La nueva guerra santa y vacía de dioses será ya sin los remordimientos de Robert Oppenheimer, en 1943. Su punta de lanza es Alexander Karp, “CEO tecno-filósofo, cuya misión es identificar, cazar y aniquilar individualmente los cerebros, cuerpos e instituciones que acechan a Occidente” esgrime el autor. Qué los une.

Robert Oppenheimer y Alexander Karp 11092026
Robert Oppenheimer y Alexander Karp. | Collage

La aniquilación de la humanidad es algo que solo ocurre en una ficción, guionada y producida en Hollywood, rebosante de súper héroes, dispuestos a dar sus vidas para proteger a los hombres de bien y de buena voluntad que habitan la Tierra, judeocristianos preferentemente .
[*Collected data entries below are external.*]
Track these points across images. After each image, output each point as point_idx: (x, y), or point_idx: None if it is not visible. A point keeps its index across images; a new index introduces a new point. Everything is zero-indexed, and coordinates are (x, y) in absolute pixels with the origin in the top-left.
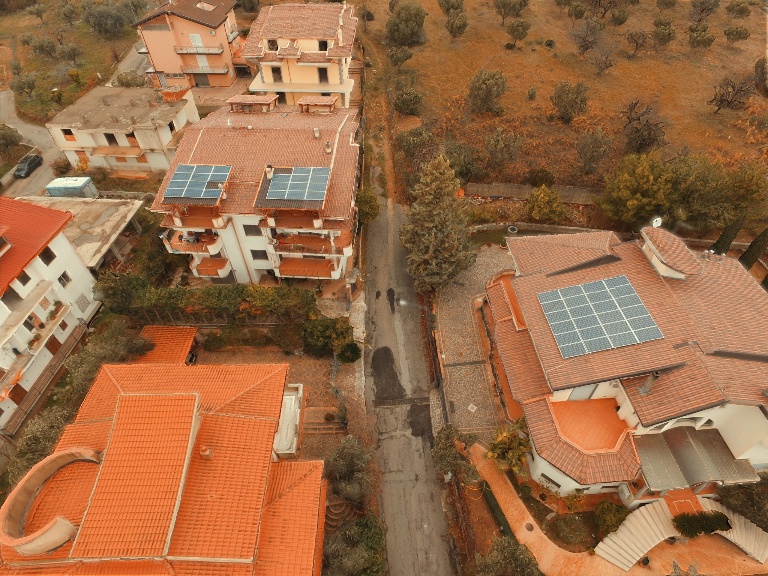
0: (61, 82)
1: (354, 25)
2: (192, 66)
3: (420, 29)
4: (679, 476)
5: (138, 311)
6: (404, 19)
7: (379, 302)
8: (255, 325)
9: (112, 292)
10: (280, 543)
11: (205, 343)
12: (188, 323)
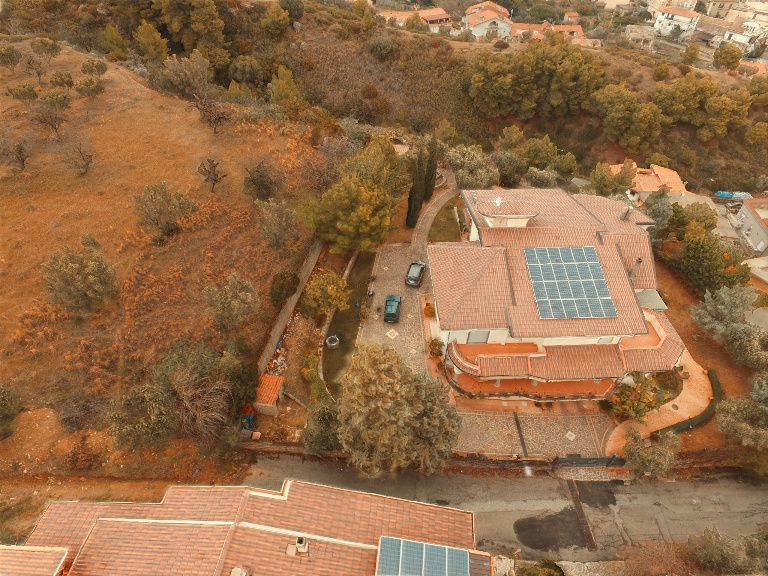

Pero la realidad no es tan así.

La crisis entre Israel e Irán se mide en pánicos nucleares. Intermedia Pakistán con bombas nucleares, que a su vez vive en permanente conflicto con la India, que también tiene bombas nucleares. Cada tanto, Rusia nos recuerda que está a un click de hacer saltar a Europa por el aire. Todo gestionado por Donald Trump que convirtió el Panteón de la Democracia moderna, la Casa Blanca, en un estadio de UFC.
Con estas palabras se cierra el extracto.